*** EXTRACT ***

I have always loved reading. It’s strange how delving deeply into another person’s thoughts and a world she has created helps me find myself. It’s almost an act of the soul. And I don’t have many of those.
You’d think for somebody who has studied words as much as I have that I would like to talk–and if you catch me on the right day and the right topic, I do (it just needs to be the third Monday of an odd month and between 9 and 10 pm). My boyfriend–can you still have a boyfriend at 30? partner? whoever he is–likes to ask questions. A lot of questions. About things I wouldn’t even think to think about. And I think a lot. I just don’t think about things I could articulate. I don’t ever arrive at anything definitive. I think of questions and play devil’s advocate with myself until I have turned a thought over so many times in my head that I know every side of it.

*** End of EXTRACT ***
*** SUPPLIED MATERIAL ***

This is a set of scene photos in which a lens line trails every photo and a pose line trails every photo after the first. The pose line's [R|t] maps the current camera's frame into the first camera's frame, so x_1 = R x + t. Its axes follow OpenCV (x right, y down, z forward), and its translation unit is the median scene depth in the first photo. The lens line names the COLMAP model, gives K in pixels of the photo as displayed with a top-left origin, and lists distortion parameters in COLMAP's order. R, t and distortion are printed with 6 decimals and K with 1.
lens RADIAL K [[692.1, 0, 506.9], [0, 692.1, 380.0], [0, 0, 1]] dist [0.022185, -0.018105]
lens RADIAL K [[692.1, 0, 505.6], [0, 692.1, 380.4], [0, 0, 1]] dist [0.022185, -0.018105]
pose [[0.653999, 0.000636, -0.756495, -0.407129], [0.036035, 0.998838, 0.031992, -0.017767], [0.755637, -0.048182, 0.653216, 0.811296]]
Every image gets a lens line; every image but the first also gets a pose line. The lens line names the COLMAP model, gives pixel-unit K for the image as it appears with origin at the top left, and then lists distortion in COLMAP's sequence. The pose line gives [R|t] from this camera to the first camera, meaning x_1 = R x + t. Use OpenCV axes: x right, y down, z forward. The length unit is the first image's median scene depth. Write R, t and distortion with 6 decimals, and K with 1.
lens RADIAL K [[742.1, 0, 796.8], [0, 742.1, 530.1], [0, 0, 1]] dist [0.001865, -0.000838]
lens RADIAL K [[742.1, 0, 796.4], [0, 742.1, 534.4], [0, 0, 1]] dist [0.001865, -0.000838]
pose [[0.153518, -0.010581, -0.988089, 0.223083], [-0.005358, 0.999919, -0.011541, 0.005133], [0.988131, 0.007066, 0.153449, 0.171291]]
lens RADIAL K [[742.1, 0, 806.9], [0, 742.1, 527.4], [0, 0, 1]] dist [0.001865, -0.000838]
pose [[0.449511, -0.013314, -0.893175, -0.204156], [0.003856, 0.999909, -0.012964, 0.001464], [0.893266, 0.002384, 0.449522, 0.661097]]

*** End of SUPPLIED MATERIAL ***

▸ WORK ORDER:
Could you carry on the essay about loving reading and turning thoughts over, starting right after its last sentence? The listing is separate material and has no connection to the essay.

▸ WRITTEN REPLY:
I think that’s why the meaning I get from reading is not reflected in my writing the majority of the time. It’s easy when you’re reading to lose yourself in it because it’s just you. You aren’t sharing that space with anybody. Writing is different. Although I don’t expect anybody will read my words, even when posted online, the very act of writing down a thought is to communicate it to an audience–whether that audience is yourself, somebody you know, somebody you’ve created in your mind, or somebody you’ll never meet. I can’t write with the same abandon I have when reading because as soon as I think of saying something, I construct this invisible wall through which I have to type. It rests in front of my chest and my hands run underneath it, typing but, because of the wall, I cannot see everything I am typing and get so distracted by the wall that everything I mean to say is incomplete. It would be like sending somebody a letter sentence by sentence but a quarter of the messages get lost in the mail.
It takes a brave person to be who she is, right there, all of her, in front of an audience without holding onto pieces in case she needs to pull them back. I don’t think I am that way in writing. I don’t think I am that way in relationships. Hell, I don’t think I could be that way in therapy. And that’s why everything I write is manufactured. If I’m writing just for myself, I’m not sure why it matters but there is something sad about the fact that I can’t even be entirely vulnerable and authentic when I’m the only audience.
And that’s why I’m going to go read Nine Perfect Strangers and not think about how much I am a stranger to the people who should actually know me.